I decided my largest purchase was going to be a house that was for sale in the neighborhood where we lived. It might have even been right next door, I’m not sure. Once I figured that out, I broke out the JC Penney catalogue that came in the mail every year. Remember those? They were bigger than a phone book (hopefully you remember those, too). The catalogue had all kinds of home furnishings. I picked out a living room set with black leather couches, I think. I remember I also wanted to pick up a hot tub for the back yard. I dog-eared a whole lot of that catalogue’s pages. I don’t remember how I mentally got past the problem of being too young to make legal transactions like buying a house, or figuring out taxes, or being too young to even be able to drive a car. All that little stuff would surely get taken care of for someone with money!

I got pretty deep into this whole thing. Eventually my parents had to break it to me: “you’re not winning this money.” I think they showed me the original letter I received, and pointed out the fine print or the way the words for the announcement were chosen very carefully to make me believe I’d already won. Looks like I was going to have to figure out some other way to pay for the latest Michael W. Smith and Steven Curtis Chapman albums.

Hopefully reading from the Bible is a regular occurrence for you. If it’s not, try to make that a habit starting this year. Here’s something to watch out for though. English is not the language the Bible was originally written in. As you can imagine, not every word in the original languages directly translate to English. There’s a reason “lost in translation” is a common saying. Folks have been translating the Bible for quite a long time and they’ve put a lot of thought into this, but sometimes the reasons translators chose particular English words or phrases aren’t evident or explained. That’s where a study Bible can really come in handy. It explains some of those word choices, along with the context of why actions were so meaningful in light of the days’ traditions, and it often links related passages.

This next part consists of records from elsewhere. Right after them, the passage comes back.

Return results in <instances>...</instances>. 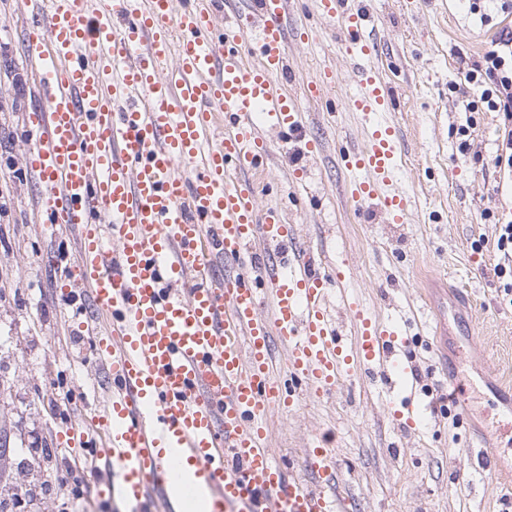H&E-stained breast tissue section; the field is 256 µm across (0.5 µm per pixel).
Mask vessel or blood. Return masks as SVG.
Segmentation results:
<instances>
[{"mask_svg": "<svg viewBox=\"0 0 512 512\" xmlns=\"http://www.w3.org/2000/svg\"><path fill=\"white\" fill-rule=\"evenodd\" d=\"M289 3L21 0L26 61L40 76L25 116L37 221L74 234L71 258L51 261L53 300L90 341L105 388L59 441L91 450L106 489L154 512H184L198 477L212 512H348L327 436L309 438L307 475L293 479L269 421L357 369L407 371L398 326L355 302L356 341L344 342L329 274L296 246L283 209L258 206L268 133L308 155L321 148L298 97L278 90L297 35ZM314 4L358 65L347 109L363 138L340 157L347 200L407 223L417 199L398 186L393 91L371 65L370 11L362 0Z\"/></svg>", "mask_w": 512, "mask_h": 512, "instance_id": "b4317fda", "label": "vessel or blood"}]
</instances>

While a scripture-only Bible is wonderful, a study Bible typically brings much more understanding and context. In much the same way that I needed to have someone who understood the reality of “you’ve won a million dollars*” explain the asterisk to me, I find it to be enormously helpful to have a study Bible that breaks things down for me or explains it to me in an understandable way so I don’t make my own erroneous assumptions and accidentally sink my beliefs into something that’s simply not true.

Lord, thank You for giving us the written word. Help me find the right translation of the Bible I can readily understand, and the right tools to grasp the significance of what I’m reading. In Your name, Amen.